Dalam dunia akademik pun kita bisa mengetahui bahwa semakin tinggi akademik seseorang maka akan semakin mengerucut pula bidang keilmuannya.
Dokter misalnya, jika sarjana kedokteran hanya membidangi bidang ilmu kedokteran secara umum maka untuk melanjutkan spesialisasi, sarjana dokter tersebut haruslah melanjutkan studinya ke jenjang strata 2. Semakin tinggi sekolahnya bukan semakin melebar apa yang menjadi keahliannya. Namun ruang lingkupnya menjadi semakin menyempit.

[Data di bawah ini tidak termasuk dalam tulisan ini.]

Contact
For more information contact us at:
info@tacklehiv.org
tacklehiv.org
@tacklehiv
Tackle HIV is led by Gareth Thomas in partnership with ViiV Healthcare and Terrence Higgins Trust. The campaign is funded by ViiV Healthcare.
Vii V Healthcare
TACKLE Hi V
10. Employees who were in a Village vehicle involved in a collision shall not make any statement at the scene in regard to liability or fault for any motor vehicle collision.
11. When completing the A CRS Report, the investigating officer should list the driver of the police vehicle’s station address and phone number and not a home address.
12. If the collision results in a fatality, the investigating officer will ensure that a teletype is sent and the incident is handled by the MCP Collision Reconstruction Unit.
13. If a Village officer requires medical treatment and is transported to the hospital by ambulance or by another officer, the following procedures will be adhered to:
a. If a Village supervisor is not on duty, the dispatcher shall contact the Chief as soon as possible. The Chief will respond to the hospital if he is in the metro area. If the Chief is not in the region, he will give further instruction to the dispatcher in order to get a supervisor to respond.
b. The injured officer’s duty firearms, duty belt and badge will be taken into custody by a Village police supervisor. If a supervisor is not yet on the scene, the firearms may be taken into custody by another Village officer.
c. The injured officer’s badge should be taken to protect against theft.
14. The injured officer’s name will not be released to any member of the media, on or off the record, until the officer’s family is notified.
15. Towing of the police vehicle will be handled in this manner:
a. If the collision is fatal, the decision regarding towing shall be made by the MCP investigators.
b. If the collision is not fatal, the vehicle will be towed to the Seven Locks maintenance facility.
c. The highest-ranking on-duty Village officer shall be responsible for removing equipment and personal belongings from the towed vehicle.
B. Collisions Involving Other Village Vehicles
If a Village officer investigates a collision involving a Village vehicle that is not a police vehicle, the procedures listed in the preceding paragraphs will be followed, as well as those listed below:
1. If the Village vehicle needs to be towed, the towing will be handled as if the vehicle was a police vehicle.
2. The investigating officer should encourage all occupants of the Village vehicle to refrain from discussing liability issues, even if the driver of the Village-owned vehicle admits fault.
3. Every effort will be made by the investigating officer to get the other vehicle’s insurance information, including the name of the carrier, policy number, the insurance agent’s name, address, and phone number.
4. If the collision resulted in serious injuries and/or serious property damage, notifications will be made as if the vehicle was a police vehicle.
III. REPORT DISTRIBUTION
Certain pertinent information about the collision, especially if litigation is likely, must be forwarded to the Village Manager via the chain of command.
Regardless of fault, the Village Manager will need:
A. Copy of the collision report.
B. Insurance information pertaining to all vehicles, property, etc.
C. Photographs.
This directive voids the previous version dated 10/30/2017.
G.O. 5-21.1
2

Ini juga berlaku di bidang-bidang keilmuan yang lain. Ilmu hukum semisal, jika pada jenjang strata satu mempelajari ilmu hukum secara keseluruhan. Maka untuk jenjang berikutnya sarjana hukum itu haruslah mengambil spesialisasi entah itu hukum pidana, perdata, tata negara atau yang lainnya. Tentunya ini juga terjadi pada bidang-bidang keilmuan yang lain.
Gambaran di atas dapat menceritakan dengan jelas bahwa sedikit kemungkinan bagi seseorang untuk menguasai seluruh bidang keilmuan. Bahkan untuk beberapa bidang saja rasanya sangat sulit kecuali orang-orang tertentu yang mempunyai intelektualitas diatas rata-rata.
Teori ini juga melekat di dalam agama. Islam misalnya. Ada beberapa sebutan khusus untuk mengistilahkan orang yang ahli dalam bidang agama. Agamawan, da’i, ustadz, cendekiawaan, dan ulama’ adalah beberapa contoh yang sering kita dengar jika dikaitkan dengan seseorang yang ahli dalam bidang agama.
Bahkan sejalan dengan perkembangan zaman dan peradaban islam, istilah “guru besar” pun kini mulai banyak dipakai untuk menyebut ilmuan Islam yang berkecimpung di dunia akademik perguruan tinggi. Ini tak lepas dari kemajuan peradaban Islam dalam dunia akademik yang semakin hari semakin tumbuh berkembang khususnya di indonesia.
Dari beberapa sebutan khusus terhadap ilmuan keagamaan yang ada diindonesia ada salah satu yang tedengar begitu masyhur ditelinga kita. Sebutan itu adalah “kiai”. Istilah kiai ini sangat populer di Indonesia, khususnya di tanah Jawa. Penyebutan kiai biasanya terhadap seseorang yang mempunyai atau mengasuh sebuah pesantren.
Istilah kiai hanya ada di Indonesia. Di luar negeri yang mayoritas penduduknya juga menganut agama Islam tidak dikenal penyebutan kiai. Di luar sana hanya dikenal dengan istilah ulama. Untuk penyebutan terhadap seseorang yang menguasai ilmu agama.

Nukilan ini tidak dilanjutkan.